JOB:
Please convert the stretch of the listing from its first line through the line containing "Vorheriger Artikel" into a Markdown table with two columns, Row and Line. Number each row and leave out any blank lines.

INPUT DATA:
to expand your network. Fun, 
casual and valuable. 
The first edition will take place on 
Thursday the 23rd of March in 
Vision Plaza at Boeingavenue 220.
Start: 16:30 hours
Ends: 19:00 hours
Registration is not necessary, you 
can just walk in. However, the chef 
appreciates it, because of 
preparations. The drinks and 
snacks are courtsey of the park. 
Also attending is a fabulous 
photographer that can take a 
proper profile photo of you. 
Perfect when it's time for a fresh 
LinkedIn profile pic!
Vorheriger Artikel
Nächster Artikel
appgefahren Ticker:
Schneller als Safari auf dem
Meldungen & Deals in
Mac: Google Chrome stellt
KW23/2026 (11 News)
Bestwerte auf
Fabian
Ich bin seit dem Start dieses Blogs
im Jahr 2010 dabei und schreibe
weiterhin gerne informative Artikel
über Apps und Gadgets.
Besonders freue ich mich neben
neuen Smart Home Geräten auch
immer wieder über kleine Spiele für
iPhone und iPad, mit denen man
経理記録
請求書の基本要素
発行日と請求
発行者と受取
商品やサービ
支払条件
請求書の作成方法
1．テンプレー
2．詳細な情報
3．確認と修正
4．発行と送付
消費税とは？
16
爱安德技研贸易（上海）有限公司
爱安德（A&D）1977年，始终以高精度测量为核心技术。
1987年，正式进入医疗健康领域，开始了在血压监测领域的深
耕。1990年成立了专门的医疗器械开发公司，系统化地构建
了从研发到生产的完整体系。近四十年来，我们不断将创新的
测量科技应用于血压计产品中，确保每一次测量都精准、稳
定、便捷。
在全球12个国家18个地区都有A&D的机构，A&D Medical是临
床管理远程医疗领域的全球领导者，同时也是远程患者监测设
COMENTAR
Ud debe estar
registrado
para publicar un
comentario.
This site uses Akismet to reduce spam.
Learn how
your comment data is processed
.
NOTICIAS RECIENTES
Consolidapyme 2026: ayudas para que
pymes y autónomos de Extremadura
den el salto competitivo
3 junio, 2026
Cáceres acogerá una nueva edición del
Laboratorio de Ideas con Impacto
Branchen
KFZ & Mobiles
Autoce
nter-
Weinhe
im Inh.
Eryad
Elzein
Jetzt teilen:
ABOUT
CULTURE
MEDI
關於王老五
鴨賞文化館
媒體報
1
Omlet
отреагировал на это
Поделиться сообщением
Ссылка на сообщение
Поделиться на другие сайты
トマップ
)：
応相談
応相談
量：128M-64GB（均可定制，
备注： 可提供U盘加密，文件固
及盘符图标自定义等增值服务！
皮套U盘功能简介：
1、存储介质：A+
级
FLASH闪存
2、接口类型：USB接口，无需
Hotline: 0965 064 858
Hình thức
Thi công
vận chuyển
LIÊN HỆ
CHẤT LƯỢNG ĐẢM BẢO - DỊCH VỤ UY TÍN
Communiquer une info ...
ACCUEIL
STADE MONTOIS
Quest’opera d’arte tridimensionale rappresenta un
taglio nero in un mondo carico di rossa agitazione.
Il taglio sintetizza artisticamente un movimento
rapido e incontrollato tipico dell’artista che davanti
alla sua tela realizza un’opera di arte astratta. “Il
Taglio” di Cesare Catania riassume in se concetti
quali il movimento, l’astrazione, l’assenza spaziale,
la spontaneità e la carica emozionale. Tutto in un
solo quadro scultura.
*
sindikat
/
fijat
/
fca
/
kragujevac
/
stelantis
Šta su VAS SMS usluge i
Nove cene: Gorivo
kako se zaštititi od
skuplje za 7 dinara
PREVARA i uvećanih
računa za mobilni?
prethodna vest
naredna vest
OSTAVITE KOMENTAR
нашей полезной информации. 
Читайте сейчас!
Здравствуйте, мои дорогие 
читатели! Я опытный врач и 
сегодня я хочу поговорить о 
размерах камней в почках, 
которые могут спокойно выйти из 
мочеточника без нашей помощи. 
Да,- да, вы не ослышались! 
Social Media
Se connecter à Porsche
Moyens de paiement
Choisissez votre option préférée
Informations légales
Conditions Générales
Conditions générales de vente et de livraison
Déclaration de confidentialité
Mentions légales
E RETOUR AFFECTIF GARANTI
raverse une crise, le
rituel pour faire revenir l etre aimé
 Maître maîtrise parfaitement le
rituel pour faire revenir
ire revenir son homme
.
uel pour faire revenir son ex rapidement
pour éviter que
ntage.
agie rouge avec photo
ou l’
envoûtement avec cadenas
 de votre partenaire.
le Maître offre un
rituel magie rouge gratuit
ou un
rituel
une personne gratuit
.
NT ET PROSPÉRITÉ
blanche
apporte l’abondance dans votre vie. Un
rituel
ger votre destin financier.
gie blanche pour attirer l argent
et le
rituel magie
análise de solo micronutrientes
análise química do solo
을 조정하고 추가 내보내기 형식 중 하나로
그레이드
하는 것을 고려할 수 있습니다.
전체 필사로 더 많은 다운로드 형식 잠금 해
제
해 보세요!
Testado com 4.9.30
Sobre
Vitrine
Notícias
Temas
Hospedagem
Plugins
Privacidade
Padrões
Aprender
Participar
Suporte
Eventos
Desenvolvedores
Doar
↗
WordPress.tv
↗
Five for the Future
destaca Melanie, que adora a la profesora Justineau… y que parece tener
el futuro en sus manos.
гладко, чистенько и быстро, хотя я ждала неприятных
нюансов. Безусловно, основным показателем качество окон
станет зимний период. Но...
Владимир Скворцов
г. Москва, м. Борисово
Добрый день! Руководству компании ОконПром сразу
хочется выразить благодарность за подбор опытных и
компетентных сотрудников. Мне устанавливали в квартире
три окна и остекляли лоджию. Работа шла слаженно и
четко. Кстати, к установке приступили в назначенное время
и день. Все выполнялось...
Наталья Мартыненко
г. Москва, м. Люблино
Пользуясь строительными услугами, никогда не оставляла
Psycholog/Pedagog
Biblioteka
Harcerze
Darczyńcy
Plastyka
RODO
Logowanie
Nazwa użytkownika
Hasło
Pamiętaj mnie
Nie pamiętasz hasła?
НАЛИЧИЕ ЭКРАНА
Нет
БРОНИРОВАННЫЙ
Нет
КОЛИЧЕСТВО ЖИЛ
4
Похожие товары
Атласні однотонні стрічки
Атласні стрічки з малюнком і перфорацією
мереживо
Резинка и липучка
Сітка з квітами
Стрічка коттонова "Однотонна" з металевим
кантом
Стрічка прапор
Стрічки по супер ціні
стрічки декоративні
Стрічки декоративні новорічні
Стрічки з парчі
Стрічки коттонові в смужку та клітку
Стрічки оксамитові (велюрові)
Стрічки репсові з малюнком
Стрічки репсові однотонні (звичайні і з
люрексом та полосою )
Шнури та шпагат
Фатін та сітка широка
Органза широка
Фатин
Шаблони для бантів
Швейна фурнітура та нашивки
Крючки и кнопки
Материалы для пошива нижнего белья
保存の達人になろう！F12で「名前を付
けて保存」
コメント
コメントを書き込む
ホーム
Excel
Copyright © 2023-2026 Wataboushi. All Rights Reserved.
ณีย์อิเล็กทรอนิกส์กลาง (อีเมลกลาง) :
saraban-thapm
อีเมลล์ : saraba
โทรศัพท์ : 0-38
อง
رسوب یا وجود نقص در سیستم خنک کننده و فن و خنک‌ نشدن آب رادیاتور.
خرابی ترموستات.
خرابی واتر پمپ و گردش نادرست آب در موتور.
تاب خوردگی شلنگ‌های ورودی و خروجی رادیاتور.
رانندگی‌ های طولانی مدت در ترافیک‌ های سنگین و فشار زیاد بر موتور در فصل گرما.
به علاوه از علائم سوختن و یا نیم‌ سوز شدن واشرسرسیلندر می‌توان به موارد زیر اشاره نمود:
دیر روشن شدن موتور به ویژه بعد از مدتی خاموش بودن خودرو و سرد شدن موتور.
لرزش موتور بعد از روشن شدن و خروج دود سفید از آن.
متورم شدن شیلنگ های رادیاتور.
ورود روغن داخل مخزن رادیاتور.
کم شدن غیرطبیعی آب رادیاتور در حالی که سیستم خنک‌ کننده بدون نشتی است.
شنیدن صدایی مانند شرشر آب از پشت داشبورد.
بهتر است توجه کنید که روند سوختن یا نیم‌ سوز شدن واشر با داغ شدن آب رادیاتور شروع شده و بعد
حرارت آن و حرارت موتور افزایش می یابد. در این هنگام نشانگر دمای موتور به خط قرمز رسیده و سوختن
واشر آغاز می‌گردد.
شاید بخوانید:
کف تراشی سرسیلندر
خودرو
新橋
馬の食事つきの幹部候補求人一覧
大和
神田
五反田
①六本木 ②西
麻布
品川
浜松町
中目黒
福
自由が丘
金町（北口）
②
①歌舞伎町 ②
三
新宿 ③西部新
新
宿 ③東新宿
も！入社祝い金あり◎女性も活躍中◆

RESPONSE TO THIS TASK:
| Row | Line |
|---|---|
| 1 | to expand your network. Fun,  |
| 2 | casual and valuable.  |
| 3 | The first edition will take place on  |
| 4 | Thursday the 23rd of March in  |
| 5 | Vision Plaza at Boeingavenue 220. |
| 6 | Start: 16:30 hours |
| 7 | Ends: 19:00 hours |
| 8 | Registration is not necessary, you  |
| 9 | can just walk in. However, the chef  |
| 10 | appreciates it, because of  |
| 11 | preparations. The drinks and  |
| 12 | snacks are courtsey of the park.  |
| 13 | Also attending is a fabulous  |
| 14 | photographer that can take a  |
| 15 | proper profile photo of you.  |
| 16 | Perfect when it's time for a fresh  |
| 17 | LinkedIn profile pic! |
| 18 | Vorheriger Artikel |